Reading text:
The Kansas City Federal Reserve Bank said that manufacturing activity has now increased in three of the past four months. The composite index of general business activity increased from 6 in July to 8 in August, the highest level observed since May 2012. This figure was buoyed by strong gains in new orders, production, and shipments. The new orders index, for instance, rose from 5 to 15, suggesting decent improvements have occurred in the district’s marketplace since June, when sales were reported to be negative. Exports were also marginally higher.
At the same time, the employment picture looks modestly better, with hiring and the average workweek shifting from slight negatives to slight positives. The index for employment increased from -2 to 4, and the average workweek index grew from -6 to 8.
Even as the data suggest progress in the region, the sample comments suggest that manufacturers in the Kansas City Fed district have been negatively impacted by across-the-board federal spending cuts. For example, one respondent said, “Sequestration is hitting us very hard. The heavy infrastructure market is way down due to lack of federal spending.” Another added, “Our defense business is down significantly.” More generally, a manufacturer noted that demand for their products continued to be soft, dampening their outlook. Other comments referenced challenges in attracting a quality workforce and with health care cost increases resulting from the Affordable Care Act.

(Collected data)
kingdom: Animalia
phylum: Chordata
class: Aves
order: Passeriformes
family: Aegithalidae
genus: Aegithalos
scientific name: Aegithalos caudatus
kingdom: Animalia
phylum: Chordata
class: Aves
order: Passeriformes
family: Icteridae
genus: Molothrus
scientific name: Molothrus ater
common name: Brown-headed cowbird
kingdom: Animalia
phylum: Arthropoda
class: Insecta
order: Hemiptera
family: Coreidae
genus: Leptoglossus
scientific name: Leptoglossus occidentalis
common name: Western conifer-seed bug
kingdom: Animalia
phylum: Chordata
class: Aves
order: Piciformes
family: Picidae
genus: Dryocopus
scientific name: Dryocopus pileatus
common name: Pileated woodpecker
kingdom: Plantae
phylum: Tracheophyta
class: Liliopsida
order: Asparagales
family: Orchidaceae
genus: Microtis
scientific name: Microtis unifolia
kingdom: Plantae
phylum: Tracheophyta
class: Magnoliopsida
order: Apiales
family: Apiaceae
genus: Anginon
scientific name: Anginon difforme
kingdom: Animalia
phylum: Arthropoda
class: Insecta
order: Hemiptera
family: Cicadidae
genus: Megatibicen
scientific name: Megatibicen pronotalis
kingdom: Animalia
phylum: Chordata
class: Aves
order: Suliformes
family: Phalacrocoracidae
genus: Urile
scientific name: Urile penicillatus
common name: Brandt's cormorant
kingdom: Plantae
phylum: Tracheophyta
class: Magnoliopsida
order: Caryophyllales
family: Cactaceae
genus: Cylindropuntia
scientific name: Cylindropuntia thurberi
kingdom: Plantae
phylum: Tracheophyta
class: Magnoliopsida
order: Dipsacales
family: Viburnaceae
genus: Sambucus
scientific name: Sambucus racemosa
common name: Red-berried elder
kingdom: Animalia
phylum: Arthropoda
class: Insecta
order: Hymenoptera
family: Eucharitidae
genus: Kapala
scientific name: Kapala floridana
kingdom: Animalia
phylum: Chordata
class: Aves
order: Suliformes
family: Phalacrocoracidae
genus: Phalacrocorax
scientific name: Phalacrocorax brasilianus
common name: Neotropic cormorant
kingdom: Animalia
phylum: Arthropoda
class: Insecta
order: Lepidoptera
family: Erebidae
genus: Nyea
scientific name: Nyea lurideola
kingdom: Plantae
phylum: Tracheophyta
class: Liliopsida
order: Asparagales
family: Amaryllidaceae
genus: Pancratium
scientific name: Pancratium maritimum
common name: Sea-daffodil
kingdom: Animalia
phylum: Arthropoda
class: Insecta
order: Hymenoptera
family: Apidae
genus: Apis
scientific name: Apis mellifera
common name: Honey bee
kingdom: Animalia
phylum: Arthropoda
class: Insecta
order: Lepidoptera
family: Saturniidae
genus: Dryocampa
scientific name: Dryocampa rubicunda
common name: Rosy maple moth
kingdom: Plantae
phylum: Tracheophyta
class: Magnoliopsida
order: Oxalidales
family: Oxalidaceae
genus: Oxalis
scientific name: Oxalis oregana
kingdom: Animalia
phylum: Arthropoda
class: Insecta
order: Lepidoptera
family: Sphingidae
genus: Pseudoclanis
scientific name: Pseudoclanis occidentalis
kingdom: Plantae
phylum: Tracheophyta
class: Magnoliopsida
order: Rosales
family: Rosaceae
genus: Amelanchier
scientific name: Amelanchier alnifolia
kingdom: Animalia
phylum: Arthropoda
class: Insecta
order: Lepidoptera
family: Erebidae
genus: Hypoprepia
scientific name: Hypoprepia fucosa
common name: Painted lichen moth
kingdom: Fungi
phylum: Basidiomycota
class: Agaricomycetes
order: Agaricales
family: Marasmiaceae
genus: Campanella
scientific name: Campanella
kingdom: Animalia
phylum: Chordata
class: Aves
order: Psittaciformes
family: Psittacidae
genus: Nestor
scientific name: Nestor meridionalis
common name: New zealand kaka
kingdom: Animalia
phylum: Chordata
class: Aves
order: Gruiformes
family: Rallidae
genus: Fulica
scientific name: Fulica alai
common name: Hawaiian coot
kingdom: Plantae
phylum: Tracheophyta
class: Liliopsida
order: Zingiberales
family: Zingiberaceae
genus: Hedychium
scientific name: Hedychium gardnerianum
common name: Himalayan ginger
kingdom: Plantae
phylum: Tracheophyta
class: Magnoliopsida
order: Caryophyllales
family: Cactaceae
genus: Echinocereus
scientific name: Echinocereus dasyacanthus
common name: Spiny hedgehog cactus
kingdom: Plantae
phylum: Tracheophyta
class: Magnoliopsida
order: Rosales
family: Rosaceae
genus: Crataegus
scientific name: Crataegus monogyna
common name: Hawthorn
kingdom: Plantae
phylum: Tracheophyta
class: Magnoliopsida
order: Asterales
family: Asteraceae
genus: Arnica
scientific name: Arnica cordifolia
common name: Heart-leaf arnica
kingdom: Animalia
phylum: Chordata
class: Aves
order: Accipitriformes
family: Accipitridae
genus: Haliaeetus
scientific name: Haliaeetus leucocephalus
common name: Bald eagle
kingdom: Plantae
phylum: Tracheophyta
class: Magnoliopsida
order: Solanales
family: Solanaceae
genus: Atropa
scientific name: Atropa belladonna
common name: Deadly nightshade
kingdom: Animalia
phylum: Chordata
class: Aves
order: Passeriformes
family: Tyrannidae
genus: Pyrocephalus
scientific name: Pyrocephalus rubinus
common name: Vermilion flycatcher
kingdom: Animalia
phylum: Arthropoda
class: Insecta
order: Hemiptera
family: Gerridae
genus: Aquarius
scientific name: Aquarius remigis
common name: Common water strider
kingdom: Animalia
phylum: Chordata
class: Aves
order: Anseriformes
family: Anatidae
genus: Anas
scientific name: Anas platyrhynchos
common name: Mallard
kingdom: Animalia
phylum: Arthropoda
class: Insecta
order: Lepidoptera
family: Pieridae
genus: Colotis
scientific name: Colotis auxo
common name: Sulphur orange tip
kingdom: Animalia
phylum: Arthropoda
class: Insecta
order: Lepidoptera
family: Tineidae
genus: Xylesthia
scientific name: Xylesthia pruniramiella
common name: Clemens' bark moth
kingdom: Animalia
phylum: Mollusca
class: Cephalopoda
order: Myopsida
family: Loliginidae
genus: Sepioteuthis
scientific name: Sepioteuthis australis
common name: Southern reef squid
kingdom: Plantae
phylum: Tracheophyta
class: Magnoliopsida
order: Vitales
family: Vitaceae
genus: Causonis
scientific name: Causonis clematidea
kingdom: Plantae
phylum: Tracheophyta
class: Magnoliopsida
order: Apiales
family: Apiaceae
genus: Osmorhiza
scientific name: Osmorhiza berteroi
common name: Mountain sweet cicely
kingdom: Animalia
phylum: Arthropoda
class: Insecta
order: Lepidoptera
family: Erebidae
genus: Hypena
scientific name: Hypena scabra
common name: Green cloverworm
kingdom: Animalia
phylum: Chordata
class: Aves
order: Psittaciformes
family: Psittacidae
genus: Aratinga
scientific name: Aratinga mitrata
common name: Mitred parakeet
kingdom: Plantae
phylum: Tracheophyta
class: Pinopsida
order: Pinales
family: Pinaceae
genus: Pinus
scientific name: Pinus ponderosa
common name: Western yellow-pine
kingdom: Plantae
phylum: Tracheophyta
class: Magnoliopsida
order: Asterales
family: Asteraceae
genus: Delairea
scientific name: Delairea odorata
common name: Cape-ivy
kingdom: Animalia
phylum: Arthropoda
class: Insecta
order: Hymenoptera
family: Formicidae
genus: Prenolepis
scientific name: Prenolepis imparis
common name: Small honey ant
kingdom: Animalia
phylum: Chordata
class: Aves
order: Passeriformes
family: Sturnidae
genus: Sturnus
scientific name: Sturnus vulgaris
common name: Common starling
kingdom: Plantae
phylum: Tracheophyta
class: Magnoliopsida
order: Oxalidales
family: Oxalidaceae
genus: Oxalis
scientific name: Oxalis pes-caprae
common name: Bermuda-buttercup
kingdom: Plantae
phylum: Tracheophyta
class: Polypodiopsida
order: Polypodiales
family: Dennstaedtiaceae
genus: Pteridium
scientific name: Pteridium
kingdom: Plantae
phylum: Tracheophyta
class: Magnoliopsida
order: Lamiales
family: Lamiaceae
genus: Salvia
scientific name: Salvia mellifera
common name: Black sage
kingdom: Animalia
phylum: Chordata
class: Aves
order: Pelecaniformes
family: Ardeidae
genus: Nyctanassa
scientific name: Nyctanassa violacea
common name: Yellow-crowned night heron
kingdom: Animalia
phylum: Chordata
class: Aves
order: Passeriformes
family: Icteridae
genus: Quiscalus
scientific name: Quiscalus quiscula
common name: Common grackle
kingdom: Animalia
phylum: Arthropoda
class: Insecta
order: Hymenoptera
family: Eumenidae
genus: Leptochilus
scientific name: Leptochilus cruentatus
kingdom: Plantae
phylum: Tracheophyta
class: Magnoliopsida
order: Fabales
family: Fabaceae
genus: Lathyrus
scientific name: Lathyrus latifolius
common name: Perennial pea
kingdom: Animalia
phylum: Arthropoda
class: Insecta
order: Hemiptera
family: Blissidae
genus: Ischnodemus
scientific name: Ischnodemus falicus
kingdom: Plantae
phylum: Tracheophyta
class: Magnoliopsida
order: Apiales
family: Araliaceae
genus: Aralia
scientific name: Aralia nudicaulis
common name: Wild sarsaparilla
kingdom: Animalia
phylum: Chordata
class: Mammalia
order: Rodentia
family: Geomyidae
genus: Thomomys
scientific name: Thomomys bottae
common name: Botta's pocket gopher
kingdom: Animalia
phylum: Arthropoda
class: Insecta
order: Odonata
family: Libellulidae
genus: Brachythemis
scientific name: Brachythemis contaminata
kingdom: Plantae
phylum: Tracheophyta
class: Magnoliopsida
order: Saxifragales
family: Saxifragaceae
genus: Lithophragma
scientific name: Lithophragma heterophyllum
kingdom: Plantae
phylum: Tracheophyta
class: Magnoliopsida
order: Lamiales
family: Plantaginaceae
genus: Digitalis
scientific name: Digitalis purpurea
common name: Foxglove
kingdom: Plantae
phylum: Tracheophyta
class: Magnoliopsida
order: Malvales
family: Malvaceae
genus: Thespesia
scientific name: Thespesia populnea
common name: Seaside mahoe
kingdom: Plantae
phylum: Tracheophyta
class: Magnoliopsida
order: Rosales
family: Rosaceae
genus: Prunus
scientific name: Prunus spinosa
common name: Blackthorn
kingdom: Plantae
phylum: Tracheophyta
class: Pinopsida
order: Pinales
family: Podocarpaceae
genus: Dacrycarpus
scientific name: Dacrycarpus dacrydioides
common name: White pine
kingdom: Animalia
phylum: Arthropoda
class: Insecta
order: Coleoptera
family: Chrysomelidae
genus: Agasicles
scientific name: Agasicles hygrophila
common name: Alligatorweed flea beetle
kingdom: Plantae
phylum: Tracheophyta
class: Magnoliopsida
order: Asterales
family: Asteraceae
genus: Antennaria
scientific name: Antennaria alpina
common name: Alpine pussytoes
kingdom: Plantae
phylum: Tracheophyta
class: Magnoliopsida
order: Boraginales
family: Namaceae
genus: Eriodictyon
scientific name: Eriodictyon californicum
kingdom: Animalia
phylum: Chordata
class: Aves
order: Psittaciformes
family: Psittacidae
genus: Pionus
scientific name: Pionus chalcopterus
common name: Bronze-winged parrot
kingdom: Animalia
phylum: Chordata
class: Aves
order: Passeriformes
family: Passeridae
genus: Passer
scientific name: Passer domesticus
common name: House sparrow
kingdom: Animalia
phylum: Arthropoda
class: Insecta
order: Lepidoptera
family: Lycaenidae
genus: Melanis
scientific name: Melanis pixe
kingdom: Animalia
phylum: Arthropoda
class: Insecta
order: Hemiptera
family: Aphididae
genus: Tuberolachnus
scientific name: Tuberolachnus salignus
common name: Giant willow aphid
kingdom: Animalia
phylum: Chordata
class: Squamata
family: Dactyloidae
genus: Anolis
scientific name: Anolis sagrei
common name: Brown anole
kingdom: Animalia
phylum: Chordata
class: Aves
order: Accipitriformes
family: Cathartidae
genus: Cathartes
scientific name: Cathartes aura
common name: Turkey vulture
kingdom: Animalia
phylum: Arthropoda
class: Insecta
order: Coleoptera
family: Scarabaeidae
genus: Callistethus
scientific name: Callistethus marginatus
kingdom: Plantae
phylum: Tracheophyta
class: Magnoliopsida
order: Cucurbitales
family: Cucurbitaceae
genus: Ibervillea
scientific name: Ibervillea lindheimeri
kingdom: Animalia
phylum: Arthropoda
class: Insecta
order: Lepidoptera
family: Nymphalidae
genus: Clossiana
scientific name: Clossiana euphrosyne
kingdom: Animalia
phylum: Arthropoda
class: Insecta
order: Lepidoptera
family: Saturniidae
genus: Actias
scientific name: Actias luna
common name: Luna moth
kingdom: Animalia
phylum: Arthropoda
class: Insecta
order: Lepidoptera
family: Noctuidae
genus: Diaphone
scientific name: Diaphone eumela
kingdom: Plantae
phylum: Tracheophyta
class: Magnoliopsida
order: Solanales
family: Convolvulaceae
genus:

Activity list:
(a) In the Kansas City manufacturing report, what did the new orders index rise from and to?
(b) Write the next part of the Kansas City manufacturing report, picking up after its final sentence.
The listing comes from a separate source.

Answers provided:
(a) It rose from 5 to 15.

(b)
Despite these comments, the forward-looking questions about manufacturing activity suggest cautious optimism for the next six months. The expectation composite index increased from 7 to 9, with decent growth expected for sales, exports, production, and capital spending. With that said, the index for expected new orders did grow at a slower rate, down from 20 to 11. In addition, there are some measures which suggest some tentativeness moving ahead. The average employee workweek is expected to be just above neutral (down from 2 to 1). Overall, though, these data are similar to other sentiment surveys which tend to be more upbeat about activity in the second half of the year.
Chad Moutray is the chief economist, National Association of Manufacturers.